== REQUEST ==
Examine each line of the data. Copy the line if it includes the word "https".

== Items from a data source ==
+++++

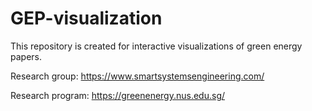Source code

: # GEP-visualization
This repository is created for interactive visualizations of green energy papers.

Research group: https://www.smartsystemsengineering.com/

Research program: https://greenenergy.nus.edu.sg/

+++++

== OUTPUT OF THE EXERCISE ==
Research group: https://www.smartsystemsengineering.com/
Research program: https://greenenergy.nus.edu.sg/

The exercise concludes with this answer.